Festeggiare significa anche uscire dalla logica del calcolo, della misura stretta dell’interesse, e adottare la logica larga, che “allarga” prima di tutto chi la pratica: il dono. La follia del messaggio evangelico, che è fonte di una libertà senza pari, sta proprio nello sbarazzarsi di ogni grettezza, che in nome di un piccolo vantaggio immediato preclude la via della pienezza gioiosa. La gioia non è nel possesso, ma nella condivisione. E nella condivisione il bene si moltiplica, come nella parabola dei pani e dei pesci. Nella logica utilitaristica è dunque stoltezza chiamare le vicine a festeggiare, con un costo certamente superiore a quello della moneta ritrovata. Ma nella logica evangelica questa parabola è una delle tante “porte” che ci fa uscire dalla stanza stretta e un po’ asfittica del nostro io e ci apre un mondo grande, dove si respira pienezza e gioia, che possono esistere solo nella relazione e nella condivisione (non per niente Dio stesso è Trinità!).
So festeggiare e non semplicemente divertirmi? Nel primo caso c’è un ampliamento della gioia, che mi fa respirare a pieni polmoni gli altri; nel secondo c’è un consumo privato, che mi richiude nel cerchio della solitudine.
«Così, vi dico, c’è gioia davanti agli angeli di Dio per un solo peccatore che si converte».
La gioia di Dio è il segreto dell’esistenza, che non è sotto il segno della maledizione e della condanna, ma piuttosto del perdono e della riconciliazione.

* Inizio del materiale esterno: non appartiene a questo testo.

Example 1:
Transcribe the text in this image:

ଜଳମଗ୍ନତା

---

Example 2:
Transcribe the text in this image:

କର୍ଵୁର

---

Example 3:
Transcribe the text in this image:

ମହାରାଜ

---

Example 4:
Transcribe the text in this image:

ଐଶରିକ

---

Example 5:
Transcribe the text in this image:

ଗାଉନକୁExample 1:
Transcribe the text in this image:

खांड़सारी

Questa possibilità per noi umani è rara, perché le durezze e i fallimenti della vita ci portano a perdere quella agilità che consente di rivedere punti di vista, giudizi a monte e a riaprire rapporti, superare contrasti, rimuovere incomprensioni. La gioia di Dio nasce dal suo essere paradossalmente grande e infinito e per questo capace di curvarsi su ciò che è piccolo e limitato. A noi umani viene strano concedere oltre la giustizia, perché sembra mettere a repentaglio la nostra incolumità. Dio non teme per se stesso e si espone perfino alla banalizzazione, perché è molto più intenso il suo desiderio di incontrare l’uomo, che la paura di essere strumentalizzato.

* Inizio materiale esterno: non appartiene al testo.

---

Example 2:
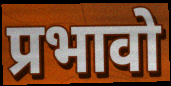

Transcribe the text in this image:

प्रभावो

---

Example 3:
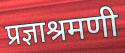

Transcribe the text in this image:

प्रज्ञाश्रमणी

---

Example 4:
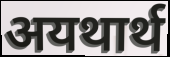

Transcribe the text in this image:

अयथार्थ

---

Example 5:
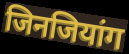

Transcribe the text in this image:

जिनजियांग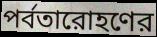
পর্বতারোহণের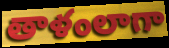
తాళంలాగాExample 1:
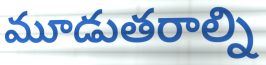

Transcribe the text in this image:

మూడుతరాల్ని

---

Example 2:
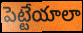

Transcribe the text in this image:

పెట్టేయాలా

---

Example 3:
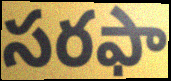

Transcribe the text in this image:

సరఫా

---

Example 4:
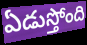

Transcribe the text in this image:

ఏడుస్తోంది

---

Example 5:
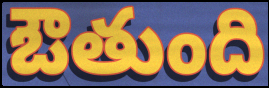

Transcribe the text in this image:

ఔతుంది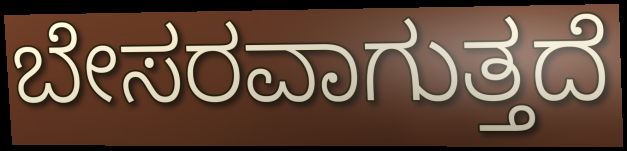
ಬೇಸರವಾಗುತ್ತದೆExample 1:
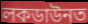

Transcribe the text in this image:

লকডাউনত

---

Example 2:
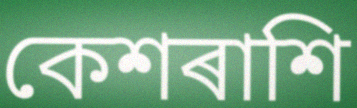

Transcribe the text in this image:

কেশৰাশি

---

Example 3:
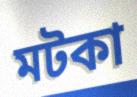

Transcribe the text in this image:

মটকা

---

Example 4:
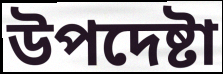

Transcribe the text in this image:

উপদেষ্টা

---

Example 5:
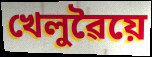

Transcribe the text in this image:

খেলুৱৈয়ে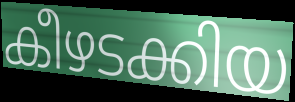
കീഴടക്കിയ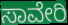
ಸಾವೇರಿ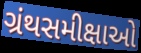
ગ્રંથસમીક્ષાઓ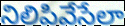
నిలిపివేసేలా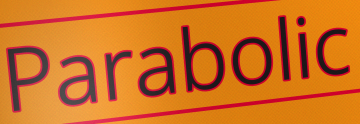
Parabolic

So rischiare di essere usato, ma senza privarmi della possibilità di concedermi, oppure calcolo tutto e per paura finisco per non concedere neanche lo stretto necessario per entrare dentro la gioia di Dio?
Venendo a noi, tre questioni ci vengono incontro per essere meditate nel nostro cuore nei minuti di silenzio che seguiranno.
1. La donna è il simbolo di una cura per il singolo che bisogna ritrovare. Non sarà che anche noi dobbiamo tornare ad avere cura di qualcuno? Chi concretamente è l’oggetto di questa speciale attenzione che non risparmia tempo e si spende nel quotidiano?
2. La capacità di condivisione dice che non si può vivere isolatamente. La mentalità individualista di oggi sposta l’attenzione dalla gioia al piacere. Questo può essere facilmente procurato in solitudine, spazzando via gli altri. La gioia invece richiede una condivisione con gli altri, che è la parte mancante del nostro essere al mondo. Perché siamo diventati incapaci di gioire insieme e finiamo per selezionarci tutt’al più ambienti esclusivi, in cui ci ritroviamo solo con chi la pensa come noi?
3. La gioia nasce dal grande e non dal piccolo. Non è un segno di debolezza, ma di sovrabbondanza. Che cosa nella mia vita deve cambiare per aprirmi a questa dimensione, che sembra surrogata da altre forme di consumo e di piacere che ci fanno ritrovare soli e insoddisfatti?